Description of the task
Print each entry as it appears. Images stay out of the copy.
[[ Records supplied open ]]
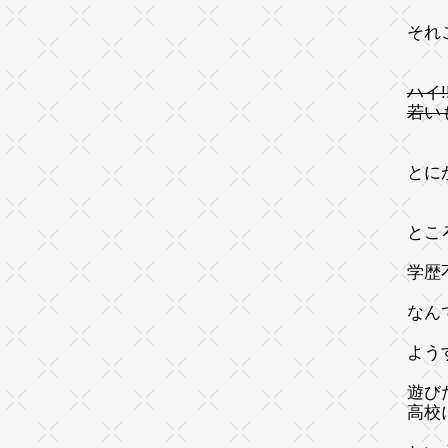
それ
ハイ
若い
とに
とこ
学歴
なん
よう
遊び
高校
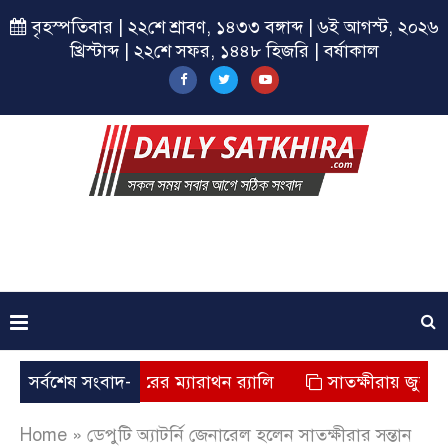
বৃহস্পতিবার | ২২শে শ্রাবণ, ১৪৩৩ বঙ্গাব্দ | ৬ই আগস্ট, ২০২৬
খ্রিস্টাব্দ | ২২শে সফর, ১৪৪৮ হিজরি | বর্ষাকাল
ায় ছাত্রশিবিরের ম্যারাথন র‌্যালি
সর্বশেষ সংবাদ-
সাতক্ষীরায় জুলাই যোদ্ধাদ
Home
»
ডেপুটি অ্যাটর্নি জেনারেল হলেন সাতক্ষীরার সন্তান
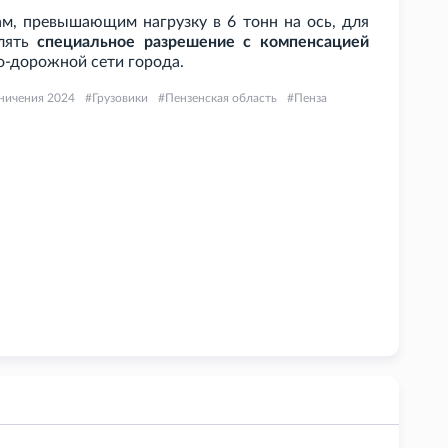
кам, превышающим нагрузку в 6
тонн на ось, для
млять
специальное разрешение с компенсацией
о-дорожной сети города.
ничения 2024
Грузовики
Пензенская область
Пенза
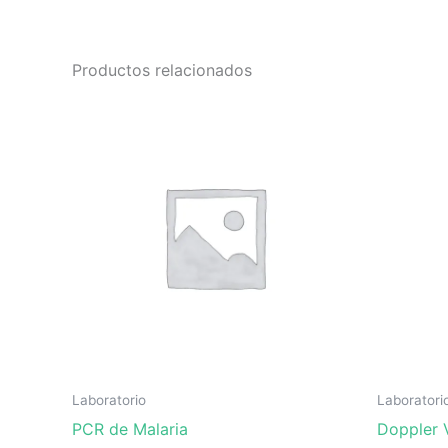
Productos relacionados
Laboratorio
Laboratori
PCR de Malaria
Doppler 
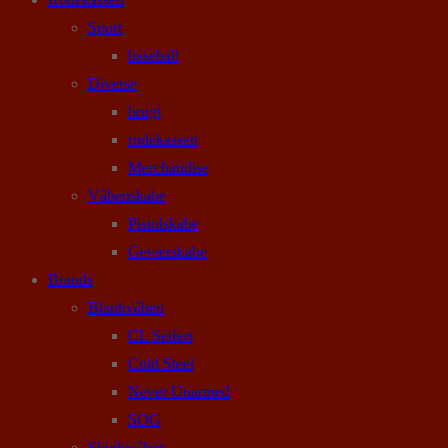
Sport
baseball
Diverse
brugt
rodekassen
Merchandise
Våbenskabe
Pistolskabe
Geværskabe
Brands
Blankvåben
CL Seifert
Cold Steel
Never Unarmed
SOG
Skydevåben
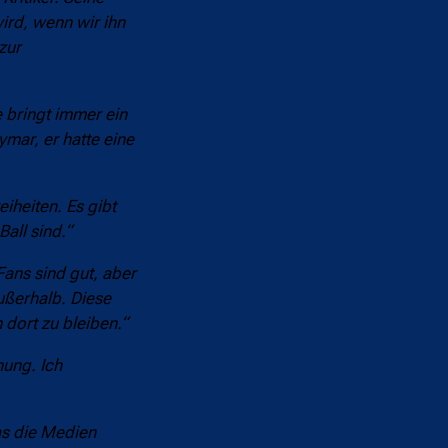
wird, wenn wir ihn
zur
 bringt immer ein
ymar, er hatte eine
iheiten. Es gibt
all sind.“
Fans sind gut, aber
ußerhalb. Diese
dort zu bleiben.“
nung. Ich
as die Medien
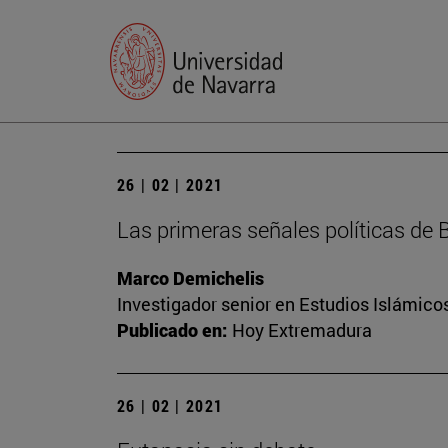
26 | 02 | 2021
Las primeras señales políticas de 
Marco Demichelis
Investigador senior en Estudios Islámicos
Publicado en:
Hoy Extremadura
26 | 02 | 2021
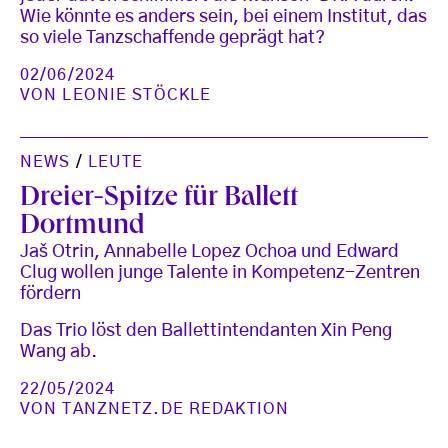
Wie könnte es anders sein, bei einem Institut, das
so viele Tanzschaffende geprägt hat?
02/06/2024
VON
LEONIE STÖCKLE
NEWS
/
LEUTE
Dreier-Spitze für Ballett
Dortmund
Jaš Otrin, Annabelle Lopez Ochoa und Edward
Clug wollen junge Talente in Kompetenz-Zentren
fördern
Das Trio löst den Ballettintendanten Xin Peng
Wang ab.
22/05/2024
VON
TANZNETZ.DE REDAKTION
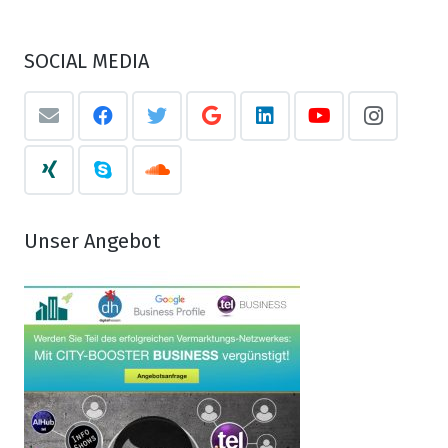
SOCIAL MEDIA
Unser Angebot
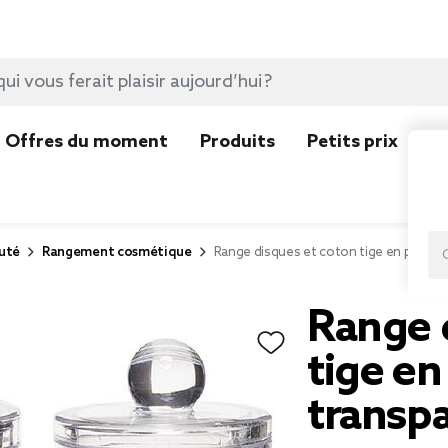
Offres du moment
Produits
Petits prix
N
uté
Rangement cosmétique
Range disques et coton tige en plastiq
Range 
tige en
transp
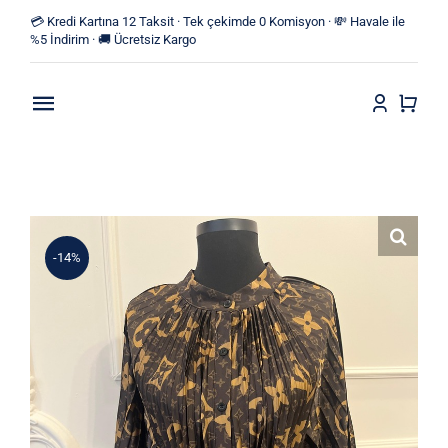
Skip
💳 Kredi Kartına 12 Taksit · Tek çekimde 0 Komisyon · 💸 Havale ile
to
%5 İndirim · 🚚 Ücretsiz Kargo
content
Toggle
Navigation
Anasayfa
Mağaza
-14%
Yeni Ürünler
Kategoriler
Blog
İletişim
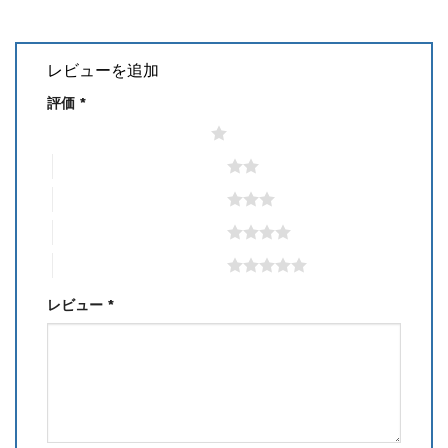
レビューを追加
評価
*
1つ星 (最高評価: 5つ星)
2つ星 (最高評価: 5つ星)
3つ星 (最高評価: 5つ星)
4つ星 (最高評価: 5つ星)
5つ星 (最高評価: 5つ星)
レビュー
*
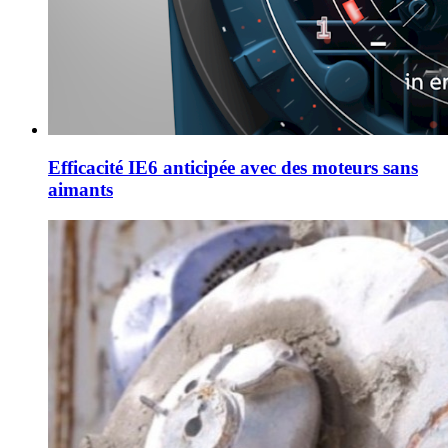
Efficacité IE6 anticipée avec des moteurs sans
aimants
[[ Records supplied closed ]]
Answer below
それ
ハイ
若い
とに
とこ
学歴
なん
よう
遊び
高校
বৃহস্পতিবার | ২২শে শ্রাবণ, ১৪৩৩ বঙ্গাব্দ | ৬ই আগস্ট, ২০২৬
খ্রিস্টাব্দ | ২২শে সফর, ১৪৪৮ হিজরি | বর্ষাকাল
ায় ছাত্রশিবিরের ম্যারাথন র‌্যালি
সর্বশেষ সংবাদ-
সাতক্ষীরায় জুলাই যোদ্ধাদ
Home
»
ডেপুটি অ্যাটর্নি জেনারেল হলেন সাতক্ষীরার সন্তান
кам, превышающим нагрузку в 6
тонн на ось, для
млять
специальное разрешение с компенсацией
о-дорожной сети города.
ничения 2024
Грузовики
Пензенская область
Пенза
Productos relacionados
Laboratorio
Laboratori
PCR de Malaria
Doppler 
Sport
baseball
Diverse
brugt
rodekassen
Merchandise
Våbenskabe
Pistolskabe
Geværskabe
Brands
Blankvåben
CL Seifert
Cold Steel
Never Unarmed
SOG
Skydevåben
wird, wenn wir ihn
zur
 bringt immer ein
ymar, er hatte eine
iheiten. Es gibt
all sind.“
Fans sind gut, aber
ußerhalb. Diese
dort zu bleiben.“
nung. Ich
as die Medien
26 | 02 | 2021
Las primeras señales políticas de 
Marco Demichelis
Investigador senior en Estudios Islámicos
Publicado en:
Hoy Extremadura
26 | 02 | 2021
Wie könnte es anders sein, bei einem Institut, das
so viele Tanzschaffende geprägt hat?
02/06/2024
VON
LEONIE STÖCKLE
NEWS
/
LEUTE
Dreier-Spitze für Ballett
Dortmund
Jaš Otrin, Annabelle Lopez Ochoa und Edward
Clug wollen junge Talente in Kompetenz-Zentren
fördern
Das Trio löst den Ballettintendanten Xin Peng
Wang ab.
22/05/2024
VON
TANZNETZ.DE REDAKTION
SOCIAL MEDIA
Unser Angebot
Offres du moment
Produits
Petits prix
N
uté
Rangement cosmétique
Range disques et coton tige en plastiq
Range 
tige en
transp
Skip
💳 Kredi Kartına 12 Taksit · Tek çekimde 0 Komisyon · 💸 Havale ile
to
%5 İndirim · 🚚 Ücretsiz Kargo
content
Toggle
Navigation
Anasayfa
Mağaza
-14%
Yeni Ürünler
Kategoriler
Blog
İletişim
レビューを追加
評価
*
1つ星 (最高評価: 5つ星)
2つ星 (最高評価: 5つ星)
3つ星 (最高評価: 5つ星)
4つ星 (最高評価: 5つ星)
5つ星 (最高評価: 5つ星)
レビュー
*
Efficacité IE6 anticipée avec des moteurs sans
aimants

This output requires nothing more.